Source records
══════════════════════════════
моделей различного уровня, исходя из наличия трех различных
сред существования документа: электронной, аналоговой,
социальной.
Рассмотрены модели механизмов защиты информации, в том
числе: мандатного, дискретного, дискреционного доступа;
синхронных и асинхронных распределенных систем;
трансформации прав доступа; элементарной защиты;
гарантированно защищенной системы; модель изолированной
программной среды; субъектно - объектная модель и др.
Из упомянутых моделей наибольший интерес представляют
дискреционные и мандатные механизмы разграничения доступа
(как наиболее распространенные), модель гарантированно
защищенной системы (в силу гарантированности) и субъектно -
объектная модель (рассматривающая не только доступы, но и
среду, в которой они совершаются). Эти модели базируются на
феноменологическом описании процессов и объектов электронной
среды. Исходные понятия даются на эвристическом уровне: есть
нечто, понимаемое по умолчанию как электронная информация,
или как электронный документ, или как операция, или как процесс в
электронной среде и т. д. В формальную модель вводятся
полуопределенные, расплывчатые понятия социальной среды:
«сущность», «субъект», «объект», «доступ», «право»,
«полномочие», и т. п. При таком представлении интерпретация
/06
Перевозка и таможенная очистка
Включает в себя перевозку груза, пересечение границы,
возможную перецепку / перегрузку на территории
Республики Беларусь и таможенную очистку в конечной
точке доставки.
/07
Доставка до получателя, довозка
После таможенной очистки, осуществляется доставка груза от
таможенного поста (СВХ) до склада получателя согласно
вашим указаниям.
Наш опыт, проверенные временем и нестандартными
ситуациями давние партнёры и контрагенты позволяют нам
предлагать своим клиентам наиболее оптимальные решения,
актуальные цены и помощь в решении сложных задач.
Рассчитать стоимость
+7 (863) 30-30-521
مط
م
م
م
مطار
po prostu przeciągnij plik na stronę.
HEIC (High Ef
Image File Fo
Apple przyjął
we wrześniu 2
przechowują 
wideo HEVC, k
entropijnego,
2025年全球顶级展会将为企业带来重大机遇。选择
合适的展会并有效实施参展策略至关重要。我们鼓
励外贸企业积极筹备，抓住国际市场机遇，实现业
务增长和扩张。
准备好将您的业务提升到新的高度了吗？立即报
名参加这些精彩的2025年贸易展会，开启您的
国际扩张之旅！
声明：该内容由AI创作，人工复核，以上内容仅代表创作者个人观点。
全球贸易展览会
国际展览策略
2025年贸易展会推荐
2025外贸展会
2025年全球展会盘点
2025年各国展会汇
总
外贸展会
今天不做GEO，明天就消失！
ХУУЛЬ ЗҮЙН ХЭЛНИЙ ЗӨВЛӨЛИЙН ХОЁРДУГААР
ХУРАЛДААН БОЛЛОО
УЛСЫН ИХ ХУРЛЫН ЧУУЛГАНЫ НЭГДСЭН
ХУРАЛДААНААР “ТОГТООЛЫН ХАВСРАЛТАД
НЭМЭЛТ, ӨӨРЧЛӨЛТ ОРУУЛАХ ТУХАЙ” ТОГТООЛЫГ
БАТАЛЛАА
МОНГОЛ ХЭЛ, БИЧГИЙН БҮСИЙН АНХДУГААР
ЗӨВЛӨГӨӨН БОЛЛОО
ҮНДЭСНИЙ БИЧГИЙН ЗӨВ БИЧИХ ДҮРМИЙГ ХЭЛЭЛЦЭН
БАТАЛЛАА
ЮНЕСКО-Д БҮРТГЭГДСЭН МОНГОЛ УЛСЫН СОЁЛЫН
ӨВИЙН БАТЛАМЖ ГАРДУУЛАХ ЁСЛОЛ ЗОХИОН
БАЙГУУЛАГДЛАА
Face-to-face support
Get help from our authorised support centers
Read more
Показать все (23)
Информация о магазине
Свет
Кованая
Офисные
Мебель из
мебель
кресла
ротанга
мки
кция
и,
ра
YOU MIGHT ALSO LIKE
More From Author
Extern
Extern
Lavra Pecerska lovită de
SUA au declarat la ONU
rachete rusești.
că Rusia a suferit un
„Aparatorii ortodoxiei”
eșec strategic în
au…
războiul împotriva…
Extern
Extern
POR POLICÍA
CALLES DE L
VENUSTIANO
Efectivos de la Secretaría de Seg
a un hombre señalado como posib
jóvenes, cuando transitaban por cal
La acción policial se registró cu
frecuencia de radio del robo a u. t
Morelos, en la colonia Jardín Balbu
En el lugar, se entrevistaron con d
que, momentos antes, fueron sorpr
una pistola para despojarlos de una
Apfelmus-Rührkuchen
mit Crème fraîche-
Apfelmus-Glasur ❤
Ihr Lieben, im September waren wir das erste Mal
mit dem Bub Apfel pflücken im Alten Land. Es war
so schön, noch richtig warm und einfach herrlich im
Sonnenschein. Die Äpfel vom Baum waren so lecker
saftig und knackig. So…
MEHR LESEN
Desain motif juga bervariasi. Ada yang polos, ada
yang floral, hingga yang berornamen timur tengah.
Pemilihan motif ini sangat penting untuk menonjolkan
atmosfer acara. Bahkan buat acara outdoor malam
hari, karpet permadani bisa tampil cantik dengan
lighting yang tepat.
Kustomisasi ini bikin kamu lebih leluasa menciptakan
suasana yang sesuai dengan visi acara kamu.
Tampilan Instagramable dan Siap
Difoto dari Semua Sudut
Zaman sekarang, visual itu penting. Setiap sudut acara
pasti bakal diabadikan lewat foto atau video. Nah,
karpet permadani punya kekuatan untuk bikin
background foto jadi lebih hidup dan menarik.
══════════════════════════════
▶ [Work task] Render every line of text in the entries above as a JSON list of strings, one string per line, leaving out blank lines.

▶ [Solution for this exercise]
[
  "моделей различного уровня, исходя из наличия трех различных",
  "сред существования документа: электронной, аналоговой,",
  "социальной.",
  "Рассмотрены модели механизмов защиты информации, в том",
  "числе: мандатного, дискретного, дискреционного доступа;",
  "синхронных и асинхронных распределенных систем;",
  "трансформации прав доступа; элементарной защиты;",
  "гарантированно защищенной системы; модель изолированной",
  "программной среды; субъектно - объектная модель и др.",
  "Из упомянутых моделей наибольший интерес представляют",
  "дискреционные и мандатные механизмы разграничения доступа",
  "(как наиболее распространенные), модель гарантированно",
  "защищенной системы (в силу гарантированности) и субъектно -",
  "объектная модель (рассматривающая не только доступы, но и",
  "среду, в которой они совершаются). Эти модели базируются на",
  "феноменологическом описании процессов и объектов электронной",
  "среды. Исходные понятия даются на эвристическом уровне: есть",
  "нечто, понимаемое по умолчанию как электронная информация,",
  "или как электронный документ, или как операция, или как процесс в",
  "электронной среде и т. д. В формальную модель вводятся",
  "полуопределенные, расплывчатые понятия социальной среды:",
  "«сущность», «субъект», «объект», «доступ», «право»,",
  "«полномочие», и т. п. При таком представлении интерпретация",
  "/06",
  "Перевозка и таможенная очистка",
  "Включает в себя перевозку груза, пересечение границы,",
  "возможную перецепку / перегрузку на территории",
  "Республики Беларусь и таможенную очистку в конечной",
  "точке доставки.",
  "/07",
  "Доставка до получателя, довозка",
  "После таможенной очистки, осуществляется доставка груза от",
  "таможенного поста (СВХ) до склада получателя согласно",
  "вашим указаниям.",
  "Наш опыт, проверенные временем и нестандартными",
  "ситуациями давние партнёры и контрагенты позволяют нам",
  "предлагать своим клиентам наиболее оптимальные решения,",
  "актуальные цены и помощь в решении сложных задач.",
  "Рассчитать стоимость",
  "+7 (863) 30-30-521",
  "مط",
  "م",
  "م",
  "م",
  "مطار",
  "po prostu przeciągnij plik na stronę.",
  "HEIC (High Ef",
  "Image File Fo",
  "Apple przyjął",
  "we wrześniu 2",
  "przechowują ",
  "wideo HEVC, k",
  "entropijnego,",
  "2025年全球顶级展会将为企业带来重大机遇。选择",
  "合适的展会并有效实施参展策略至关重要。我们鼓",
  "励外贸企业积极筹备，抓住国际市场机遇，实现业",
  "务增长和扩张。",
  "准备好将您的业务提升到新的高度了吗？立即报",
  "名参加这些精彩的2025年贸易展会，开启您的",
  "国际扩张之旅！",
  "声明：该内容由AI创作，人工复核，以上内容仅代表创作者个人观点。",
  "全球贸易展览会",
  "国际展览策略",
  "2025年贸易展会推荐",
  "2025外贸展会",
  "2025年全球展会盘点",
  "2025年各国展会汇",
  "总",
  "外贸展会",
  "今天不做GEO，明天就消失！",
  "ХУУЛЬ ЗҮЙН ХЭЛНИЙ ЗӨВЛӨЛИЙН ХОЁРДУГААР",
  "ХУРАЛДААН БОЛЛОО",
  "УЛСЫН ИХ ХУРЛЫН ЧУУЛГАНЫ НЭГДСЭН",
  "ХУРАЛДААНААР “ТОГТООЛЫН ХАВСРАЛТАД",
  "НЭМЭЛТ, ӨӨРЧЛӨЛТ ОРУУЛАХ ТУХАЙ” ТОГТООЛЫГ",
  "БАТАЛЛАА",
  "МОНГОЛ ХЭЛ, БИЧГИЙН БҮСИЙН АНХДУГААР",
  "ЗӨВЛӨГӨӨН БОЛЛОО",
  "ҮНДЭСНИЙ БИЧГИЙН ЗӨВ БИЧИХ ДҮРМИЙГ ХЭЛЭЛЦЭН",
  "БАТАЛЛАА",
  "ЮНЕСКО-Д БҮРТГЭГДСЭН МОНГОЛ УЛСЫН СОЁЛЫН",
  "ӨВИЙН БАТЛАМЖ ГАРДУУЛАХ ЁСЛОЛ ЗОХИОН",
  "БАЙГУУЛАГДЛАА",
  "Face-to-face support",
  "Get help from our authorised support centers",
  "Read more",
  "Показать все (23)",
  "Информация о магазине",
  "Свет",
  "Кованая",
  "Офисные",
  "Мебель из",
  "мебель",
  "кресла",
  "ротанга",
  "мки",
  "кция",
  "и,",
  "ра",
  "YOU MIGHT ALSO LIKE",
  "More From Author",
  "Extern",
  "Extern",
  "Lavra Pecerska lovită de",
  "SUA au declarat la ONU",
  "rachete rusești.",
  "că Rusia a suferit un",
  "„Aparatorii ortodoxiei”",
  "eșec strategic în",
  "au…",
  "războiul împotriva…",
  "Extern",
  "Extern",
  "POR POLICÍA",
  "CALLES DE L",
  "VENUSTIANO",
  "Efectivos de la Secretaría de Seg",
  "a un hombre señalado como posib",
  "jóvenes, cuando transitaban por cal",
  "La acción policial se registró cu",
  "frecuencia de radio del robo a u. t",
  "Morelos, en la colonia Jardín Balbu",
  "En el lugar, se entrevistaron con d",
  "que, momentos antes, fueron sorpr",
  "una pistola para despojarlos de una",
  "Apfelmus-Rührkuchen",
  "mit Crème fraîche-",
  "Apfelmus-Glasur ❤",
  "Ihr Lieben, im September waren wir das erste Mal",
  "mit dem Bub Apfel pflücken im Alten Land. Es war",
  "so schön, noch richtig warm und einfach herrlich im",
  "Sonnenschein. Die Äpfel vom Baum waren so lecker",
  "saftig und knackig. So…",
  "MEHR LESEN",
  "Desain motif juga bervariasi. Ada yang polos, ada",
  "yang floral, hingga yang berornamen timur tengah.",
  "Pemilihan motif ini sangat penting untuk menonjolkan",
  "atmosfer acara. Bahkan buat acara outdoor malam",
  "hari, karpet permadani bisa tampil cantik dengan",
  "lighting yang tepat.",
  "Kustomisasi ini bikin kamu lebih leluasa menciptakan",
  "suasana yang sesuai dengan visi acara kamu.",
  "Tampilan Instagramable dan Siap",
  "Difoto dari Semua Sudut",
  "Zaman sekarang, visual itu penting. Setiap sudut acara",
  "pasti bakal diabadikan lewat foto atau video. Nah,",
  "karpet permadani punya kekuatan untuk bikin",
  "background foto jadi lebih hidup dan menarik."
]